Ce ne sont pas des bêtes mais des insectes, dotés de l'habitude terrifiante d'entraîner leurs proies dans la boue pour en sucer le sang. En raison de leur apparence et de leur écologie effrayantes, ils servent souvent de monstres dans les contes de fées de l'Ouest.
« J'ai ouï dire que les grands vers de terre parvenus à une taille géante s'attaquent même aux karon… Mais qu'ils forment une telle horde est pour le moins étrange. »
C'est en ces termes que Forta, chef guerrier de Jagar, s'exprima après que la horde eut été balayée et que l'armée entière eut franchi les ruines du village pour enfin s'asseoir sur les rochers au pied de la montagne.
« En premier lieu, si de tels vers pullulaient ici, un village n'aurait jamais été fondé en un tel lieu. Il ne fait aucun doute que c'est là un piège préparé par la secte du dieu maléfique. »
« Hum. Ils sont vraiment passés maîtres dans l'art de manipuler insectes et bêtes. »
Au moment où Devias répondait ainsi, un soldat chargé de la surveillance accourut.
« C-Commandant ! Dans la zone marécageuse située au-delà de l'endroit où nous avons affronté les grands vers, nous avons découvert quelque chose d'étrange ! Nous voudrions recevoir vos instructions sur la façon de le traiter ! »
« Étrange ? Qu'est-ce qui est étrange, et comment ? N'approchez pas imprudemment d'une chose dont on ignore la nature. »

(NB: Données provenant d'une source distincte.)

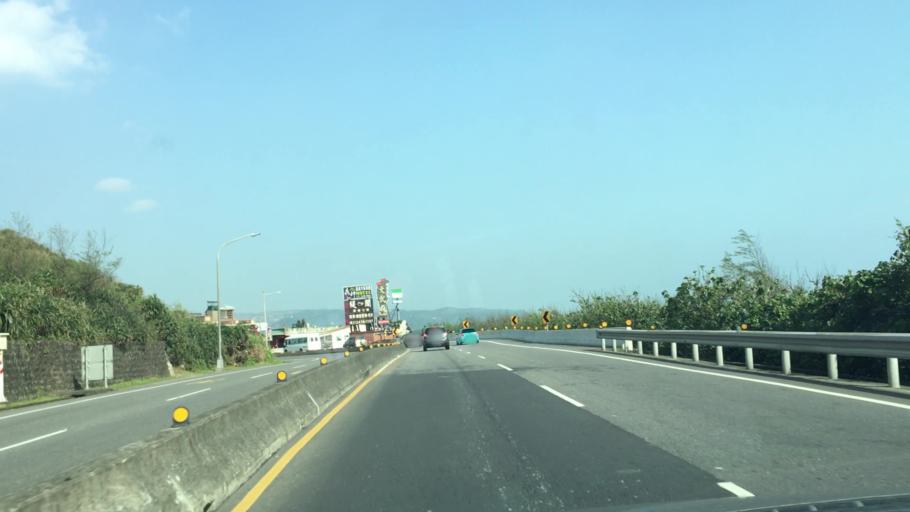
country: TW
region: Taiwan
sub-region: Keelung
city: Keelung
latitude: 25.2089
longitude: 121.6582
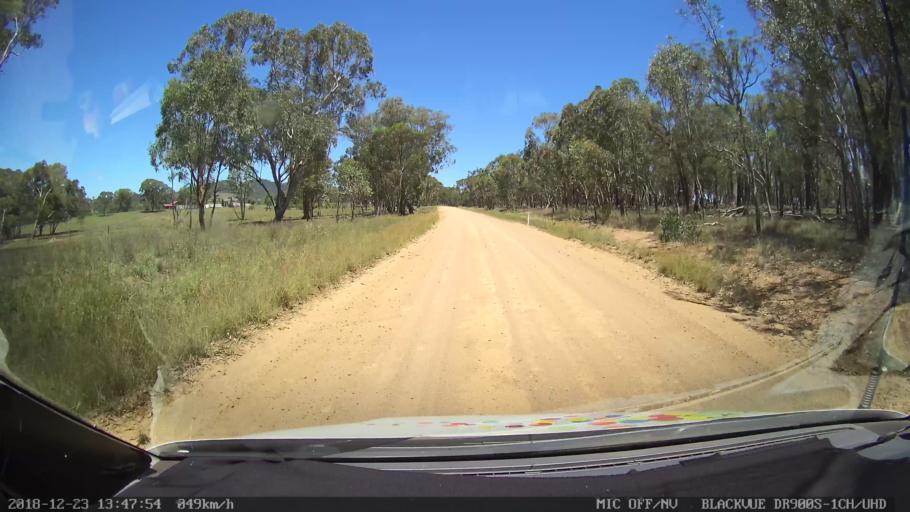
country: AU
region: New South Wales
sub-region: Tamworth Municipality
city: Manilla
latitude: -30.5134
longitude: 151.1154
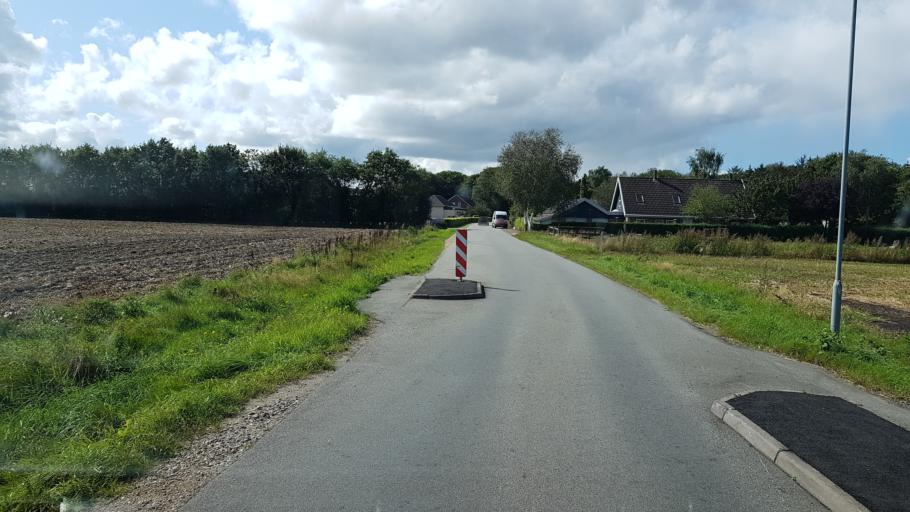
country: DK
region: South Denmark
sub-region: Esbjerg Kommune
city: Bramming
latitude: 55.6164
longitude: 8.7302
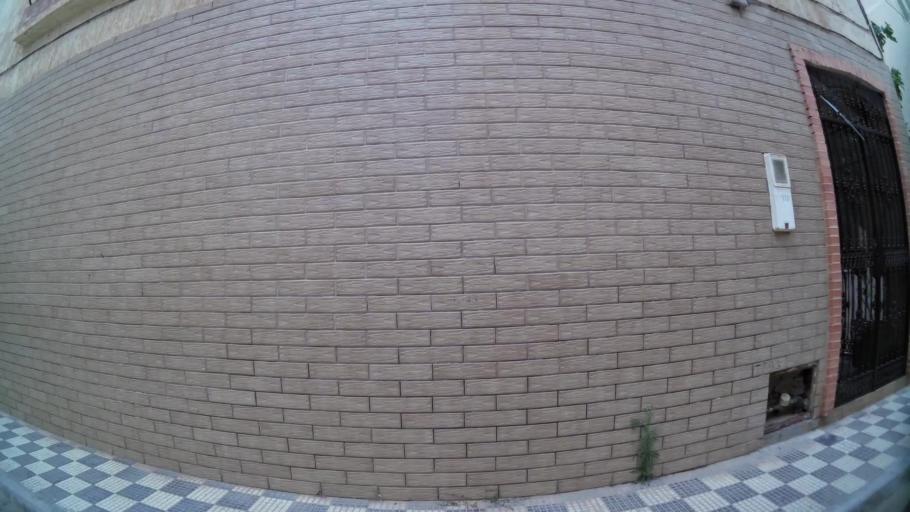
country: MA
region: Oriental
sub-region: Nador
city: Nador
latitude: 35.1730
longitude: -2.9312
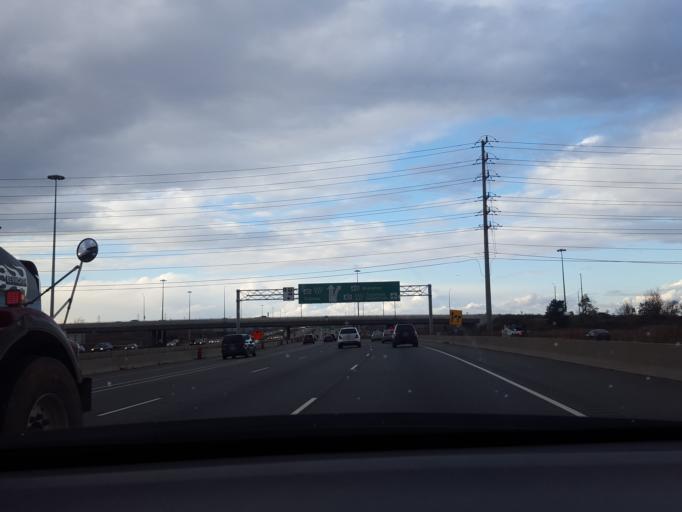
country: CA
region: Ontario
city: Mississauga
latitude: 43.6202
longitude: -79.6344
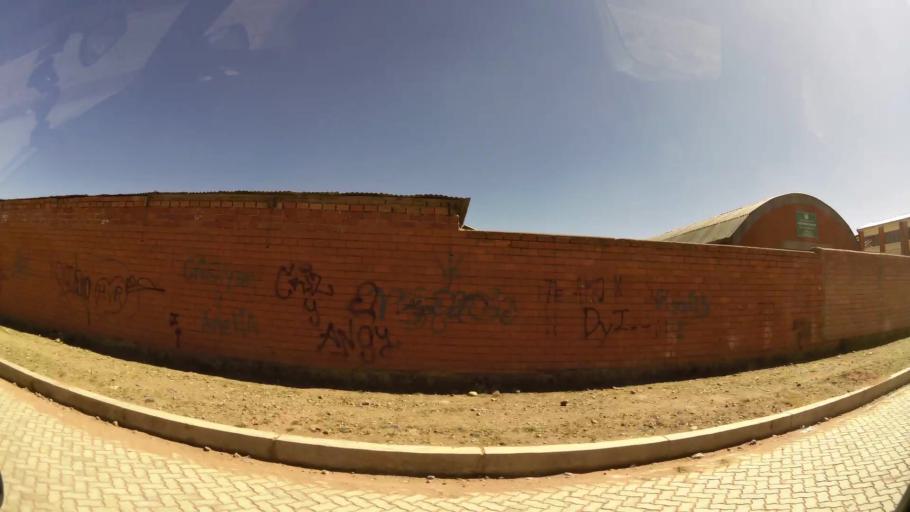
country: BO
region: La Paz
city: La Paz
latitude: -16.5379
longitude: -68.1950
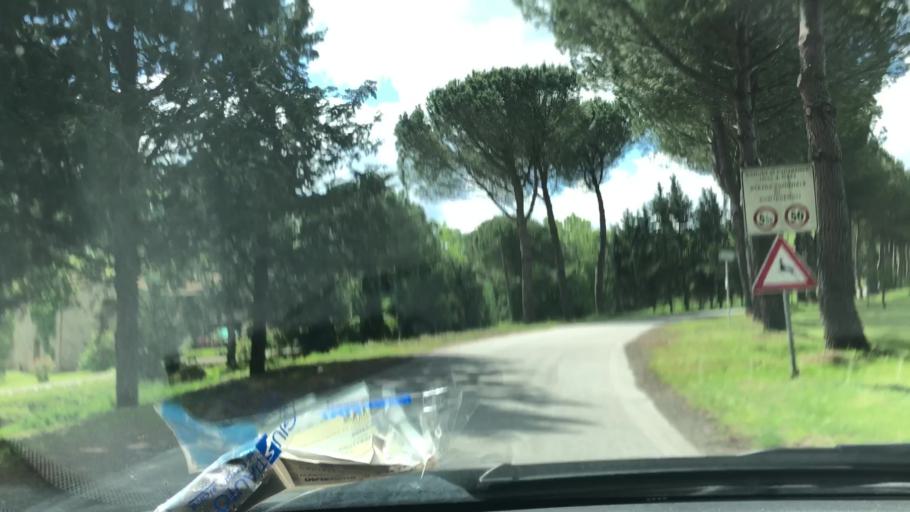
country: IT
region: Tuscany
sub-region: Province of Pisa
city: Saline
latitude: 43.3495
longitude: 10.7928
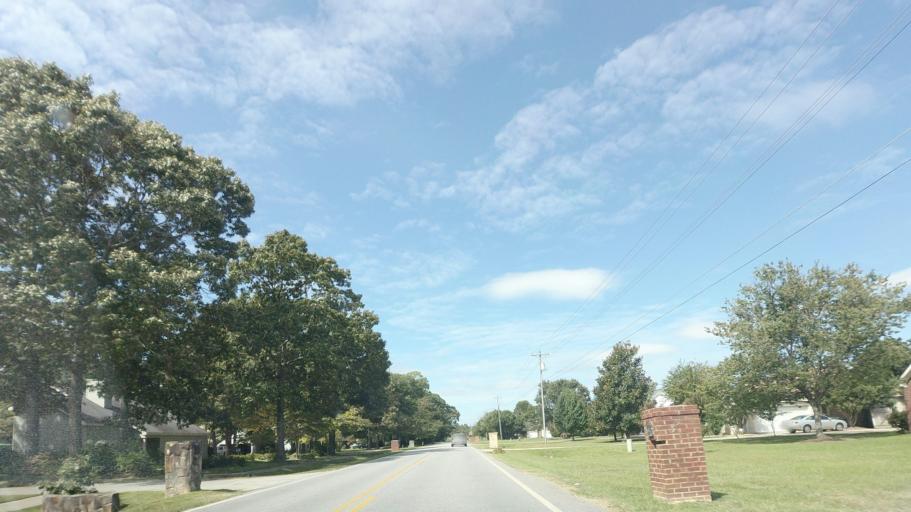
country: US
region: Georgia
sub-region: Houston County
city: Centerville
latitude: 32.6103
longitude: -83.6920
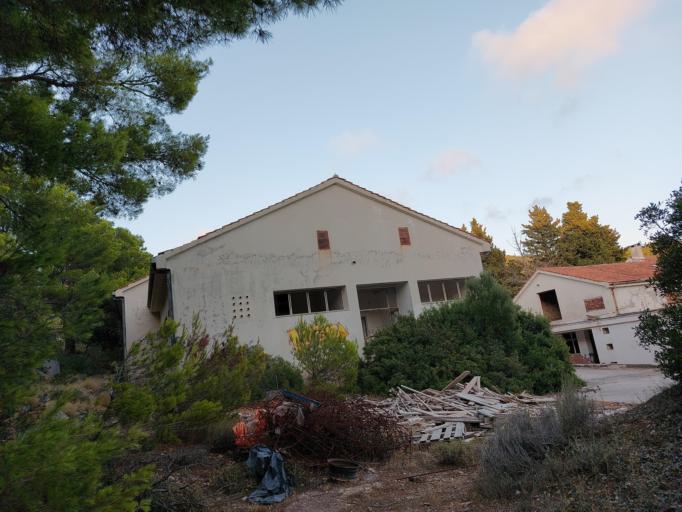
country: HR
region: Dubrovacko-Neretvanska
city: Smokvica
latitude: 42.7391
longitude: 16.8277
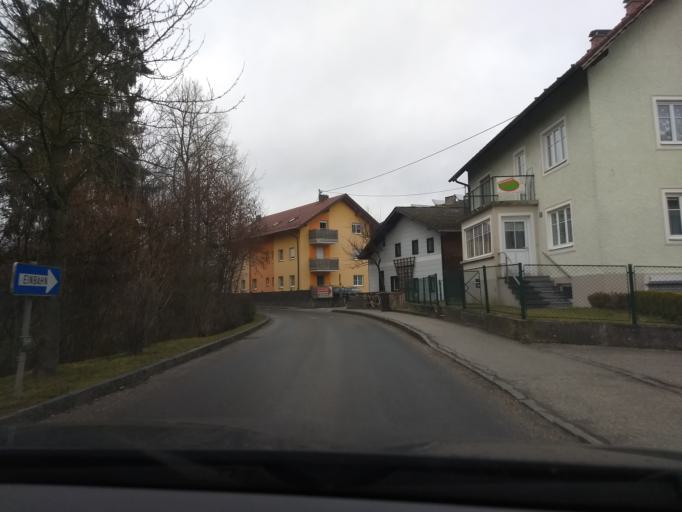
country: AT
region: Upper Austria
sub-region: Politischer Bezirk Grieskirchen
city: Grieskirchen
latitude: 48.3446
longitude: 13.7738
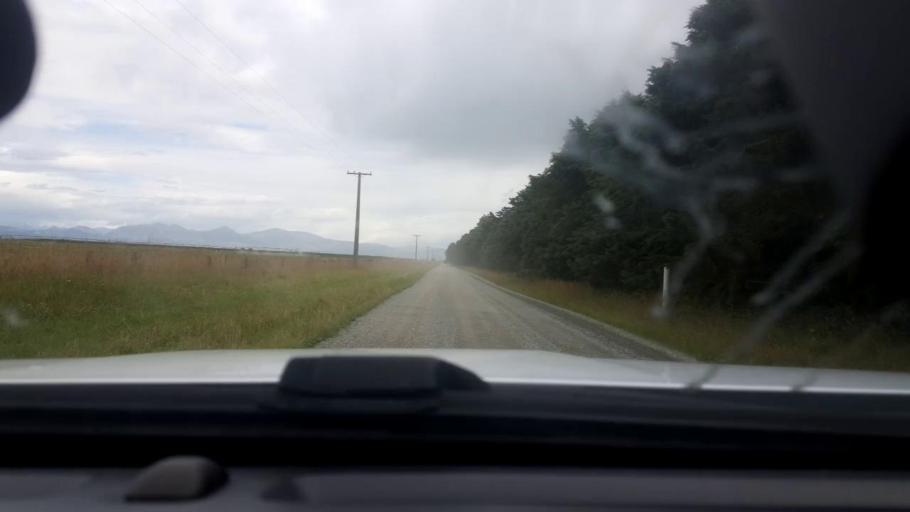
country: NZ
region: Canterbury
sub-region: Timaru District
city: Timaru
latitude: -44.1568
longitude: 171.4005
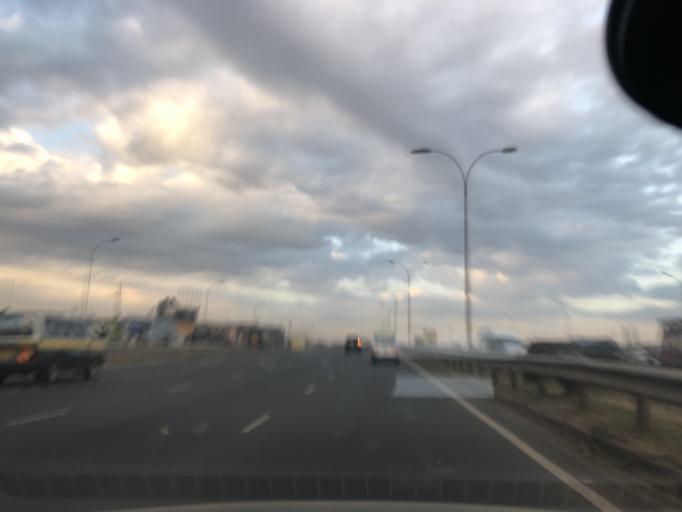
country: KE
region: Kiambu
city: Kiambu
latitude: -1.2064
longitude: 36.9145
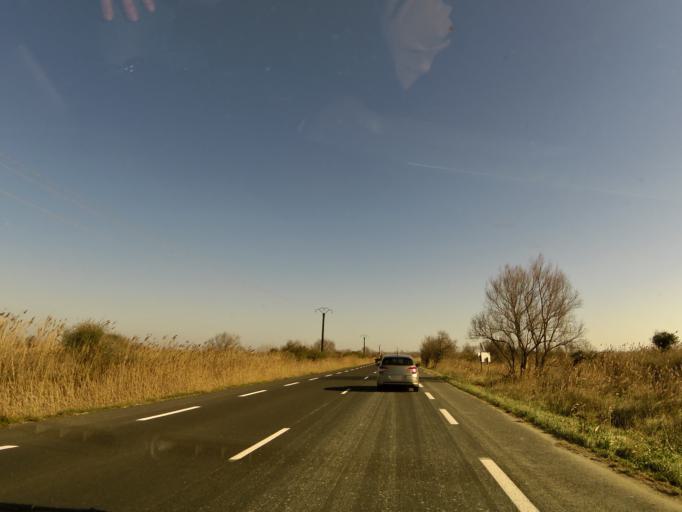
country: FR
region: Provence-Alpes-Cote d'Azur
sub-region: Departement des Bouches-du-Rhone
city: Saintes-Maries-de-la-Mer
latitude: 43.5528
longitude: 4.3312
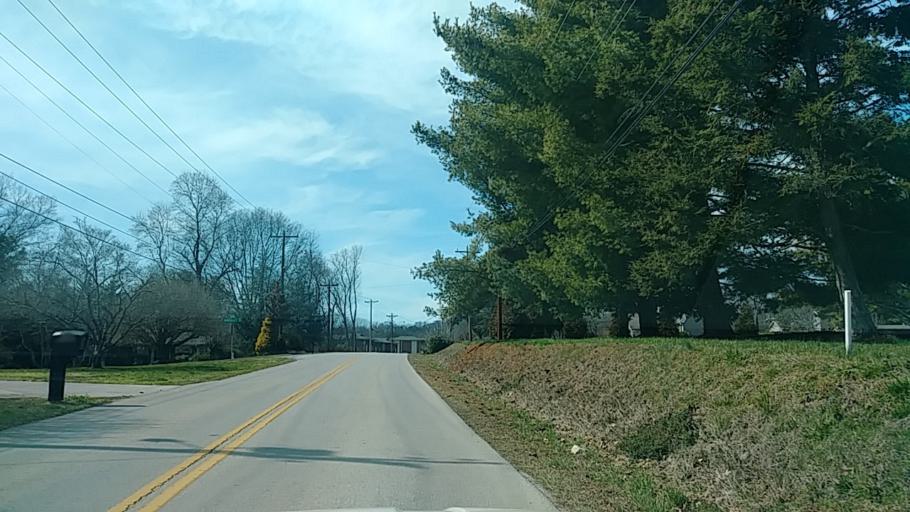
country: US
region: Tennessee
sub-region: Hamblen County
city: Morristown
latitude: 36.2124
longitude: -83.3290
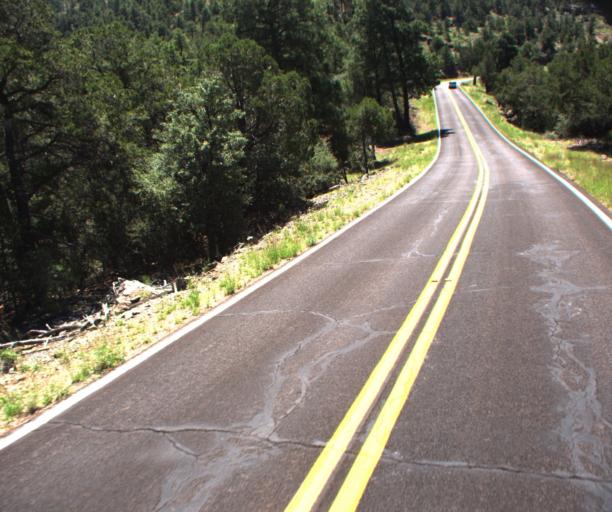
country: US
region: Arizona
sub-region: Greenlee County
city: Morenci
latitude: 33.4060
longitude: -109.3489
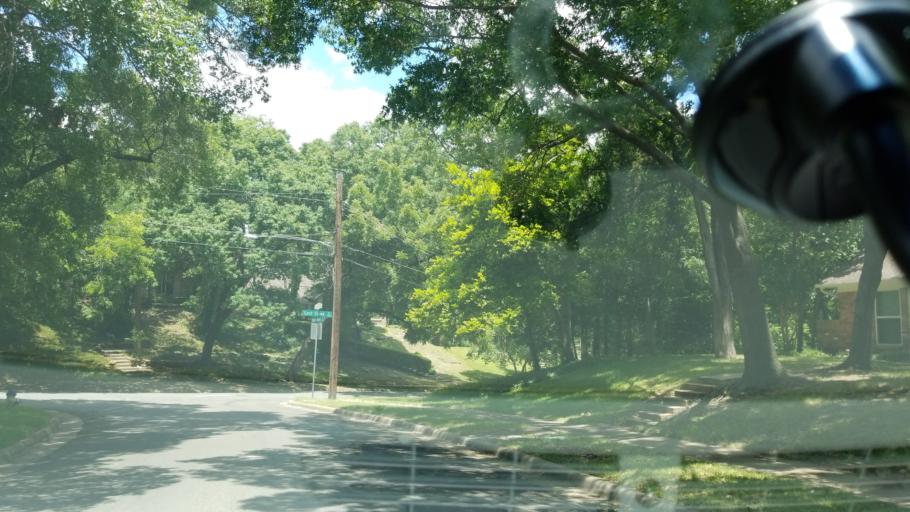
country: US
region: Texas
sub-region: Dallas County
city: Cockrell Hill
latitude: 32.6943
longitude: -96.8474
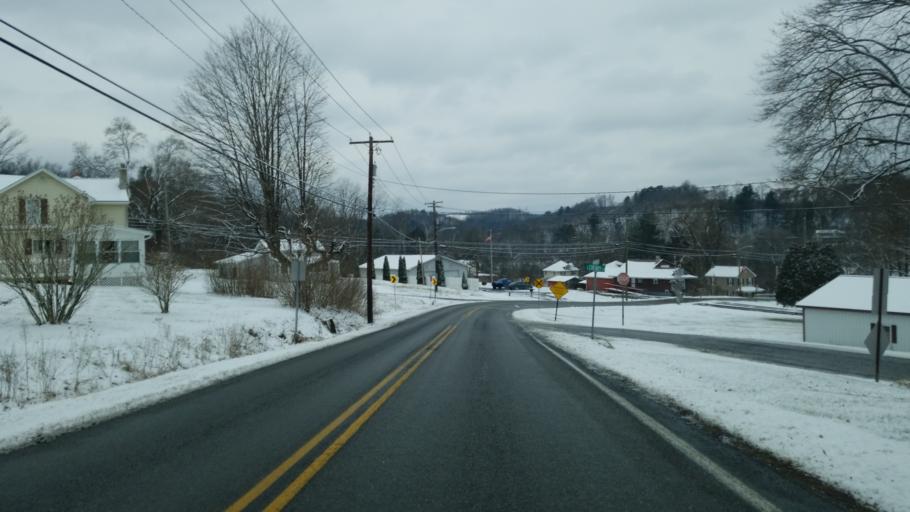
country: US
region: Pennsylvania
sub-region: Centre County
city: Stormstown
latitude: 40.7974
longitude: -78.0500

« F-Faut-il alors ne pas y toucher et le laisser tel quel ? »
Comme la discussion n'avançait pas, les personnes ayant un rôle de commandement et quelques chasseurs se rendirent sur place.
Ce qui les y attendait était — indéniablement — une existence étrange.
Bien que moins boueux qu'il y a peu, le sol humide comme après la pluie laissait entrevoir quelque chose de géant et de luisant.
Sa forme était un ovale trapu, de la taille d'un nourrisson. Sa surface tirée sur le jaune laissait transparaître quelque chose de noir à l'intérieur — une mauvaise intuition, indistincte, me traversa.
« Il s'agit apparemment d'œufs de criquets pèlerins. »
Finalement, Gemdo prononça ces mots.
« Ils correspondent exactement à la forme et à la taille que m'avait décrites Fermes. Ce sont sans doute les œufs pondus par les criquets qui ont attaqué Genos avant de s'envoler. »
« Alors… si on les laisse, de nouveaux criquets apparaîtront ? »
Même Devias répondit d'un ton grave, puis promena son regard alentour.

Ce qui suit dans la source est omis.